We had a doctor’s appointment on Thursday. I finally got to meet with a girl doctor and I loved her. She was so wonderful, and I wish that I could have her be the one to deliver the baby. I doubt it will be here because there are 5 different OB doctors here. She did examine me and I am dilated, but not much and I still need my cervix to thin out (sorry for the info boys). I was a bit sad that she didn’t say, “Yep any day now.” She did tell me that this is good and we are moving in the right direction. My stomach measured small again this week, but it’s just how the baby is positioned. The week before she measured exactly perfect for the week. I asked the doctor how big she though our little one would be and she guessed no larger than 7 ½ pounds, but she said she could be wrong because you never know. She said that sometimes babies show small on ultrasounds and come out over 9 pounds and the same goes for large babies end up being smaller. We have another appointment on Wednesday June 16th (her due date). I will meet one of the other doctors that day, and if our little girl has not been born then they will schedule my induction for sometime the following week. I think that she is just waiting for her grandparents to show up.

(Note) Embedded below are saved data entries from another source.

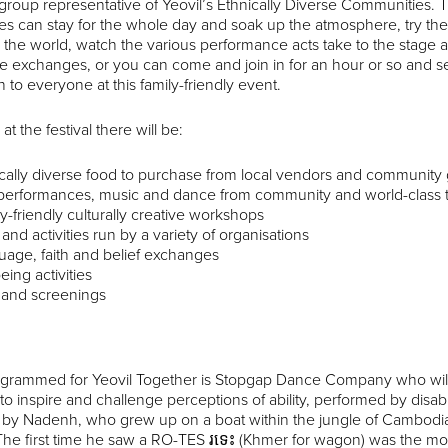
roup representative of Yeovil’s Ethnically Diverse Communities. 
s can stay for the whole day and soak up the atmosphere, try the v
the world, watch the various performance acts take to the stage an
e exchanges, or you can come and join in for an hour or so and
 to everyone at this family-friendly event.
at the festival there will be:
cally diverse food to purchase from local vendors and communit
 performances, music and dance from community and world-class 
y-friendly culturally creative workshops
s and activities run by a variety of organisations
age, faith and belief exchanges
eing activities
 and screenings
ogrammed for Yeovil Together is Stopgap Dance Company who will 
to inspire and challenge perceptions of ability, performed by disa
d by Nadenh, who grew up on a boat within the jungle of Cambodia
The first time he saw a RO-TES រទេះ (Khmer for wagon) was the mo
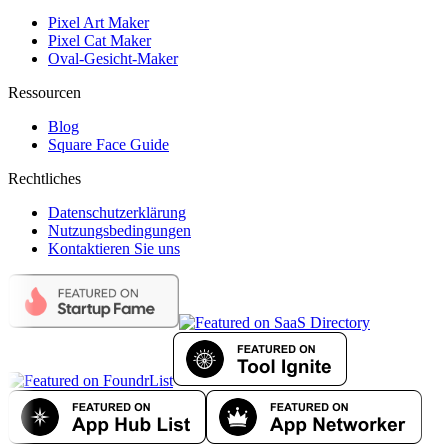
Pixel Art Maker
Pixel Cat Maker
Oval-Gesicht-Maker
Ressourcen
Blog
Square Face Guide
Rechtliches
Datenschutzerklärung
Nutzungsbedingungen
Kontaktieren Sie uns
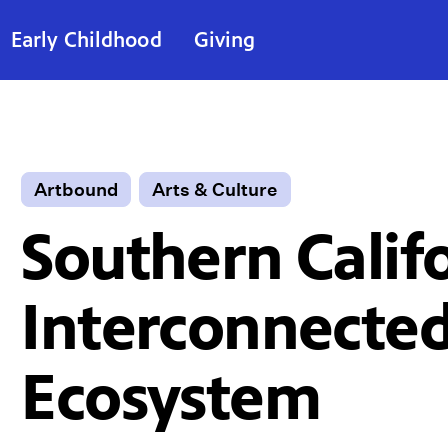
Early Childhood
Giving
Artbound
Arts & Culture
Southern Califo
Interconnected
Ecosystem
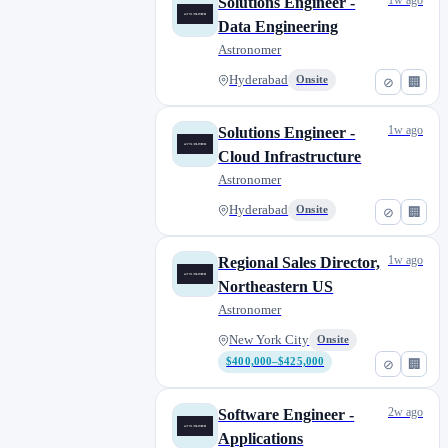
1w ago
Solutions Engineer -
Data Engineering
Astronomer
Hyderabad
Onsite
⊘
🏢
1w ago
Solutions Engineer -
Cloud Infrastructure
Astronomer
Hyderabad
Onsite
⊘
🏢
1w ago
Regional Sales Director,
Northeastern US
Astronomer
New York City
Onsite
$400,000–$425,000
⊘
🏢
2w ago
Software Engineer -
Applications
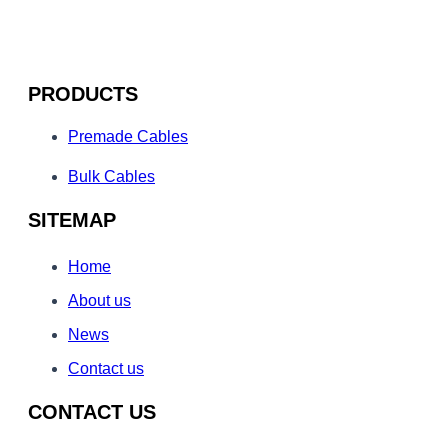
PRODUCTS
Premade Cables
Bulk Cables
SITEMAP
Home
About us
News
Contact us
CONTACT US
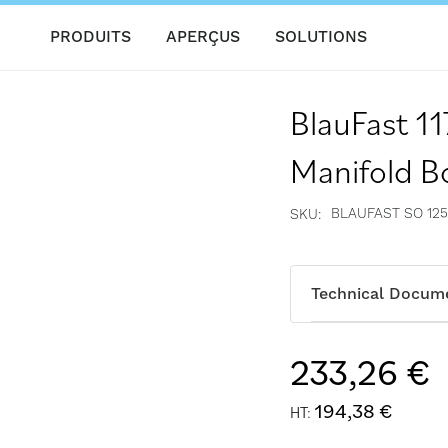
PRODUITS
APERÇUS
SOLUTIONS
BlauFast 1
Manifold B
BLAUFAST SO 125
SKU
Technical Docum
233,26 €
194,38 €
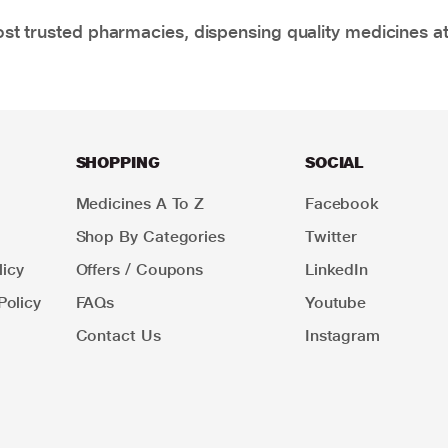
t trusted pharmacies, dispensing quality medicines at
SHOPPING
SOCIAL
Medicines A To Z
Facebook
Shop By Categories
Twitter
icy
Offers / Coupons
LinkedIn
Policy
FAQs
Youtube
Contact Us
Instagram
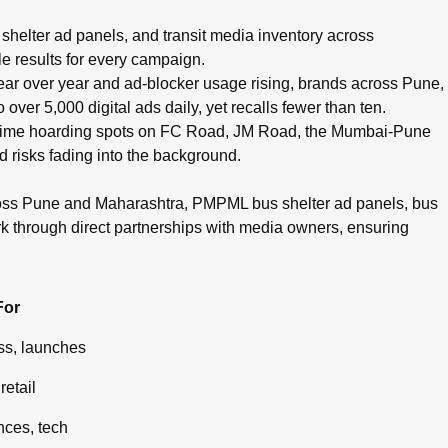
pots, cinema advertising, airport branding, and digital campaig
helter ad panels, and transit media inventory across
e results for every campaign.
g year over year and ad-blocker usage rising, brands across Pune,
ver 5,000 digital ads daily, yet recalls fewer than ten.
g prime hoarding spots on FC Road, JM Road, the Mumbai-Pune
d risks fading into the background.
ross Pune and Maharashtra, PMPML bus shelter ad panels, bus
rk through direct partnerships with media owners, ensuring
For
s, launches
retail
ces, tech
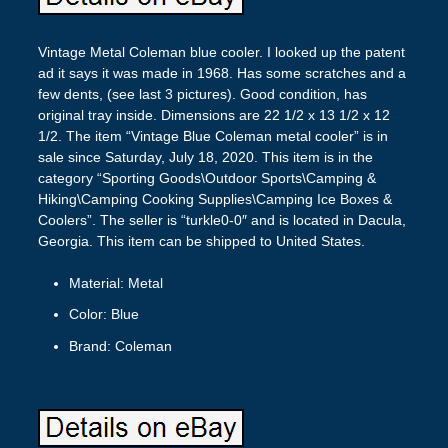
Vintage Metal Coleman blue cooler. I looked up the patent
ad it says it was made in 1968. Has some scratches and a
few dents, (see last 3 pictures). Good condition, has
original tray inside. Dimensions are 22 1/2 x 13 1/2 x 12
1/2. The item “Vintage Blue Coleman metal cooler” is in
sale since Saturday, July 18, 2020. This item is in the
category “Sporting Goods\Outdoor Sports\Camping &
Hiking\Camping Cooking Supplies\Camping Ice Boxes &
Coolers”. The seller is “turkle0-0″ and is located in Dacula,
Georgia. This item can be shipped to United States.
Material: Metal
Color: Blue
Brand: Coleman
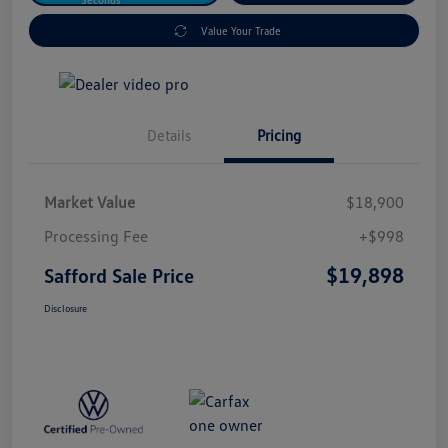
Value Your Trade
Details
Pricing
Market Value
$18,900
Processing Fee
+$998
$19,898
Safford Sale Price
Disclosure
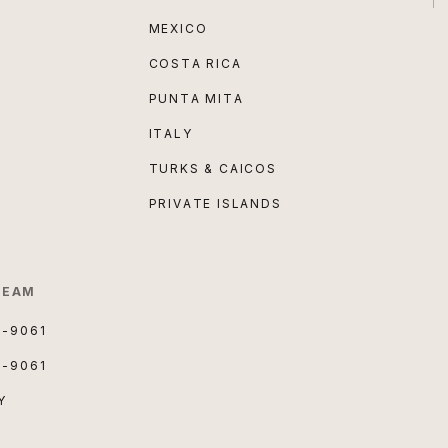
MEXICO
COSTA RICA
PUNTA MITA
ITALY
TURKS & CAICOS
PRIVATE ISLANDS
TEAM
3-9061
3-9061
Y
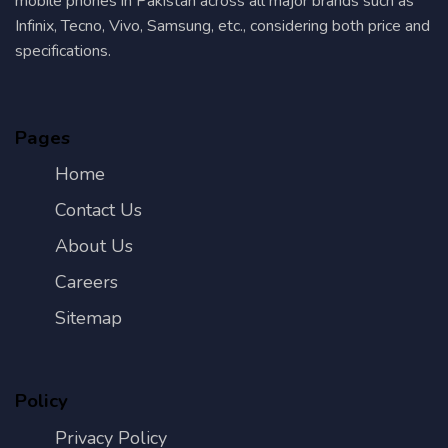
mobile phones in Pakistan across all major brands such as
Infinix, Tecno, Vivo, Samsung, etc., considering both price and
specifications.
Pages
Home
Contact Us
About Us
Careers
Sitemap
Policy
Privacy Policy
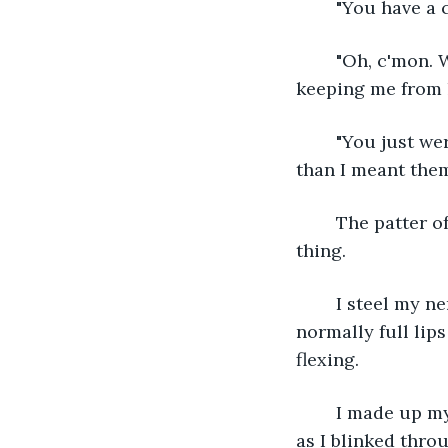
	"You have a 
	"Oh, c'mon. What are friends for?" The kind words are sharper than the fears 
keeping me from l
	"You just were with your girlfriend, right? I'm okay," I blurt out, my words harsher 
than I meant them
	The patter of rain continues. Thunder sounds in the distance. He doesn't say a 
thing. 
	I steel my nerves and look up. His thick eyebrows are knitted together and his 
normally full lip
flexing. 
	I made up my mind before I even realized what I was doing. My feet kept moving 
as I blinked throu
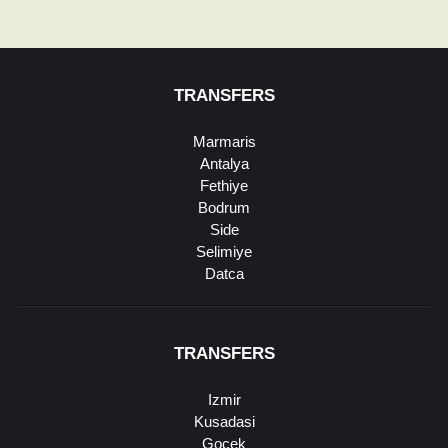
TRANSFERS
Marmaris
Antalya
Fethiye
Bodrum
Side
Selimiye
Datca
TRANSFERS
Izmir
Kusadasi
Gocek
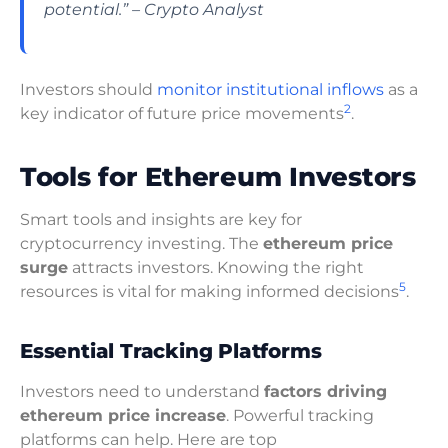
potential.” – Crypto Analyst
Investors should
monitor institutional inflows
as a
2
key indicator of future price movements
.
Tools for Ethereum Investors
Smart tools and insights are key for
cryptocurrency investing. The
ethereum price
surge
attracts investors. Knowing the right
5
resources is vital for making informed decisions
.
Essential Tracking Platforms
Investors need to understand
factors driving
ethereum price increase
. Powerful tracking
platforms can help. Here are top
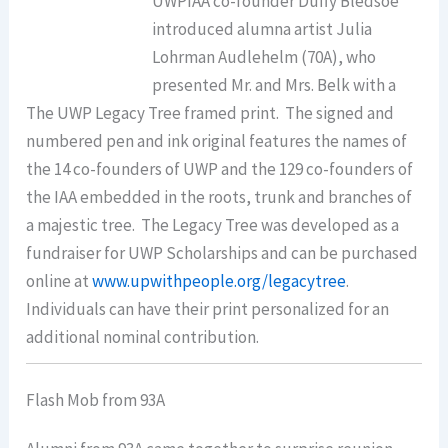
UWPIAA co-founder Duffy Bledsoe
introduced alumna artist Julia
Lohrman Audlehelm (70A), who
presented Mr. and Mrs. Belk with a
The UWP Legacy Tree framed print. The signed and
numbered pen and ink original features the names of
the 14 co-founders of UWP and the 129 co-founders of
the IAA embedded in the roots, trunk and branches of
a majestic tree. The Legacy Tree was developed as a
fundraiser for UWP Scholarships and can be purchased
online at
www.upwithpeople.org/
legacytree
.
Individuals can have their print personalized for an
additional nominal contribution.
Flash Mob from 93A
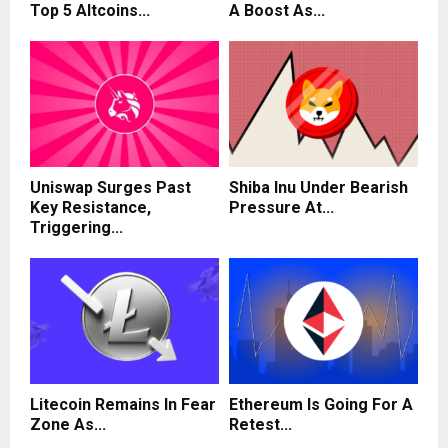
Top 5 Altcoins...
A Boost As...
Uniswap Surges Past
Shiba Inu Under Bearish
Key Resistance,
Pressure At...
Triggering...
Litecoin Remains In Fear
Ethereum Is Going For A
Zone As...
Retest...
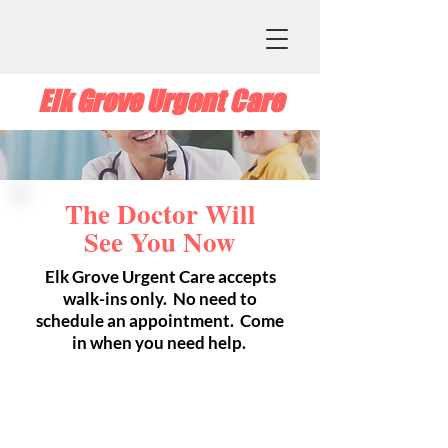
Elk Grove Urgent Care
The Doctor Will
See You Now
Elk Grove Urgent Care accepts
walk-ins only. No need to
schedule an appointment. Come
in when you need help.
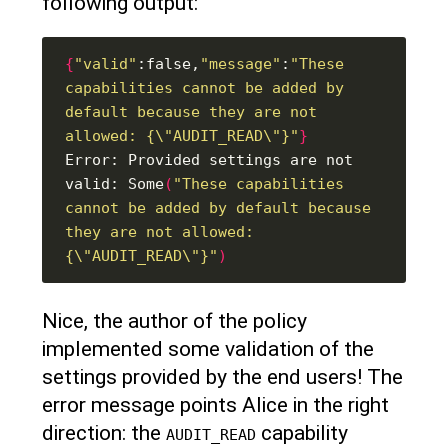
following output:
{
"valid"
:false,
"message"
:
"These 
capabilities cannot be added by 
default because they are not 
allowed: {\"AUDIT_READ\"}"
}
Error: Provided settings are not 
valid: Some
(
"These capabilities 
cannot be added by default because 
they are not allowed: 
{\"AUDIT_READ\"}"
)
Nice, the author of the policy
implemented some validation of the
settings provided by the end users! The
error message points Alice in the right
direction: the
capability
AUDIT_READ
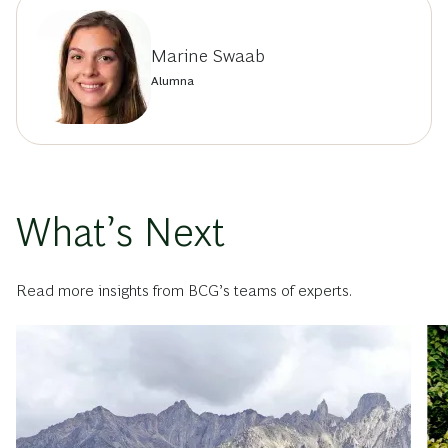
Marine Swaab
Alumna
What’s Next
Read more insights from BCG’s teams of experts.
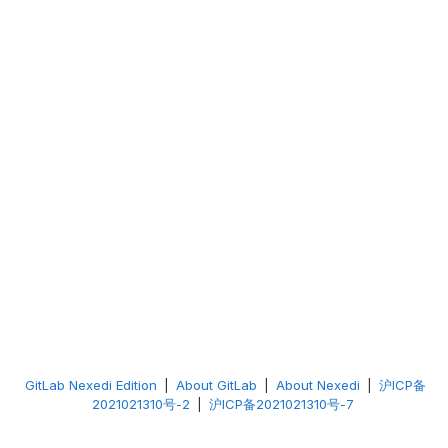
GitLab Nexedi Edition
|
About GitLab
|
About Nexedi
|
沪ICP备
2021021310号-2
|
沪ICP备2021021310号-7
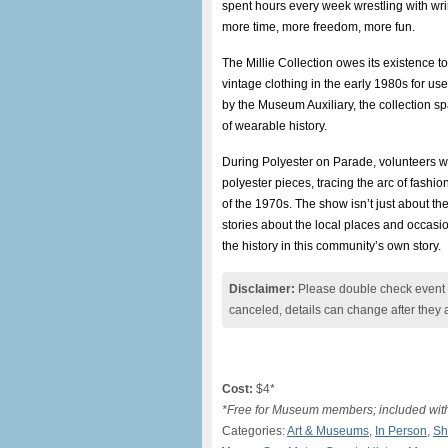
spent hours every week wrestling with wri
more time, more freedom, more fun.
The Millie Collection owes its existence
vintage clothing in the early 1980s for u
by the Museum Auxiliary, the collection s
of wearable history.
During Polyester on Parade, volunteers wil
polyester pieces, tracing the arc of fashion
of the 1970s. The show isn’t just about the
stories about the local places and occa
the history in this community’s own story.
Disclaimer:
Please double check event i
canceled, details can change after they 
Cost:
$4*
*Free for Museum members; included wi
Categories:
Art & Museums
,
In Person
,
Sh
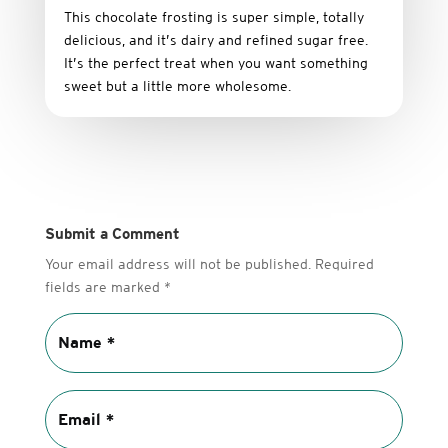
This
chocolate
frosting
is
super
simple,
totally
delicious,
and it’s dairy and refined sugar free
.
It’s
the
perfect
treat
when
you
want
something
sweet
but
a
little
more
wholesome.
Submit a Comment
Your email address will not be published.
Required
fields are marked
*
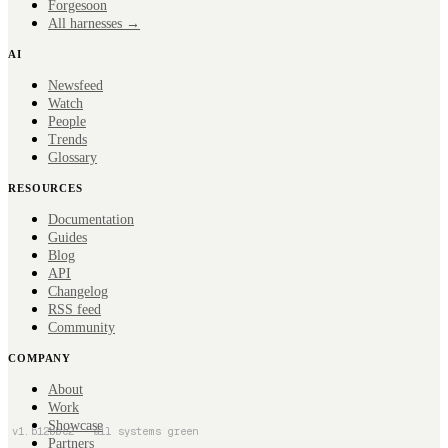
Forge
soon
All harnesses →
AI
Newsfeed
Watch
People
Trends
Glossary
RESOURCES
Documentation
Guides
Blog
API
Changelog
RSS feed
Community
COMPANY
About
Work
Showcase
v
1
.
b12bbc2
· all systems green
Partners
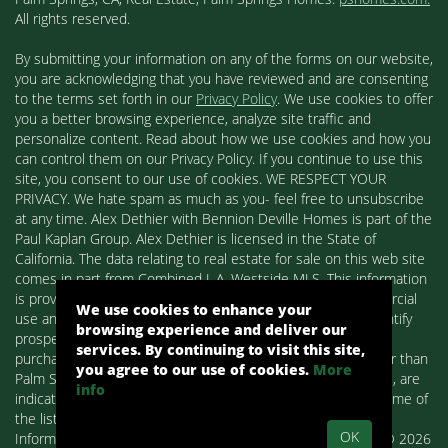
All rights reserved.
By submitting your information on any of the forms on our website,
you are acknowledging that you have reviewed and are consenting
to the terms set forth in our
Privacy Policy
. We use cookies to offer
you a better browsing experience, analyze site traffic and
personalize content. Read about how we use cookies and how you
can control them on our Privacy Policy. If you continue to use this
site, you consent to our use of cookies. WE RESPECT YOUR
PRIVACY. We hate spam as much as you- feel free to unsubscribe
at any time. Alex Dethier with Bennion Deville Homes is part of the
Paul Kaplan Group. Alex Dethier is licensed in the State of
California. The data relating to real estate for sale on this web site
comes in part from Combined L.A. Westside MLS. This information
is provided exclusively for consumers' personal, non-commercial
We use cookies to enhance your
use and may not be used for any purpose other than to identify
browsing experience and deliver our
prospective properties consumers may be interested in
services. By continuing to visit this site,
purchasing. Real estate listings held by brokerage firms other than
you agree to our use of cookies.
More
Palm Springs Homes / Alex Dethier / Bennion Deville Homes, are
info
indicated by detailed information about them such as the name of
the listing firms and agents.
OK
Information deemed reliable but not guaranteed. Copyright© 2026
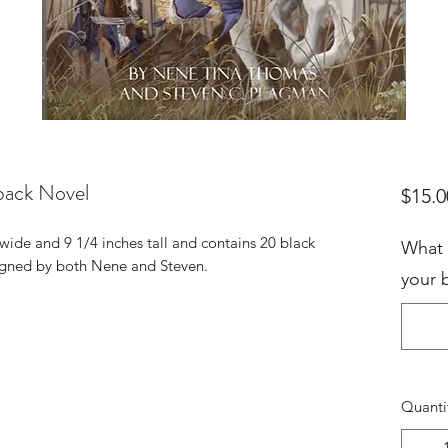
back Novel
$15.0
wide and 9 1/4 inches tall and contains 20 black
What 
 signed by both Nene and Steven.
your 
Quanti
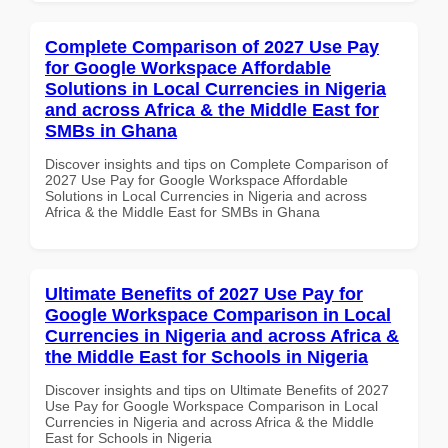
Complete Comparison of 2027 Use Pay
for Google Workspace Affordable
Solutions in Local Currencies in Nigeria
and across Africa & the Middle East for
SMBs in Ghana
Discover insights and tips on Complete Comparison of
2027 Use Pay for Google Workspace Affordable
Solutions in Local Currencies in Nigeria and across
Africa & the Middle East for SMBs in Ghana
Ultimate Benefits of 2027 Use Pay for
Google Workspace Comparison in Local
Currencies in Nigeria and across Africa &
the Middle East for Schools in Nigeria
Discover insights and tips on Ultimate Benefits of 2027
Use Pay for Google Workspace Comparison in Local
Currencies in Nigeria and across Africa & the Middle
East for Schools in Nigeria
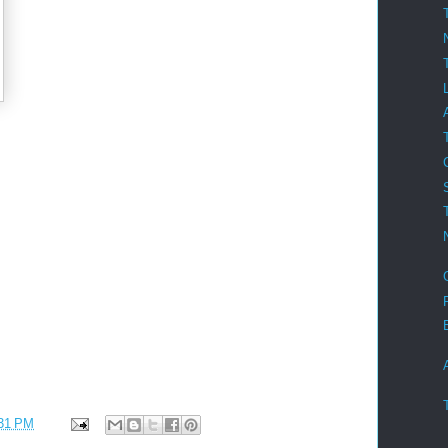
31 PM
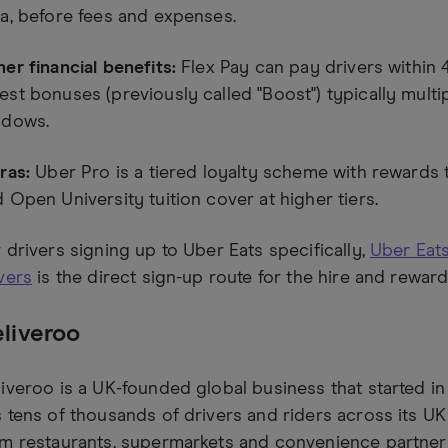
a, before fees and expenses.
er financial benefits:
Flex Pay can pay drivers within 
st bonuses (previously called "Boost") typically multi
ndows.
ras:
Uber Pro is a tiered loyalty scheme with rewards t
 Open University tuition cover at higher tiers.
 drivers signing up to Uber Eats specifically,
Uber Eats
vers
is the direct sign-up route for the hire and rewar
liveroo
iveroo is a UK-founded global business that started i
 tens of thousands of drivers and riders across its UK
m restaurants, supermarkets and convenience partner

When it comes to how am I feeling, I have to say not bad. I don’t feel any more uncomfortable. I have notices that my belly has shrunk, but I think that is just from her dropping down lower and less fluid. I have also felt her move a bit less, but Jake makes sure to poke and get her to move still. She moves so much more for him than for me. I guess she is already a Daddy’s girl. I have been getting up every 2 hours on the dot to use the bathroom, but figure this is just getting me ready to be up feeding. I’m trying to enjoy my last bit of being pregnant because she could be born any day, and my guess is that she will be born in the next 10 days. I have been having dreams of what she will look like. I’m just so excited to finally meet this little person who has been growing inside of me. I can’t wait to see if she looks like me or Jake. I’m going to miss her being inside of me, but just trying to cherish the time that is left. I have been asked if I’m scared or nervous, but I’m not. I know my body was made to have babies and I don’t have a choice because she is coming out one way or another. I hope that things can follow our birth plan, but trying to keep an open mind about the whole thing. I know that things never go as planned and I’m just going to go with the flow.
~Candice




Hi, girly! Well, that's YOU! 9 months preggo and about to pop! How exciting! It's been quite a journey! Don't you look great for being so preggo? I'm glad you're having a relaxing time with Jake-that's a wonderful end to the pregnancy and to your life alone. Your new little one will add a whole new dimension! I just keep checking on you to see what's up! Miss yoU! Can't wait to see that baby!!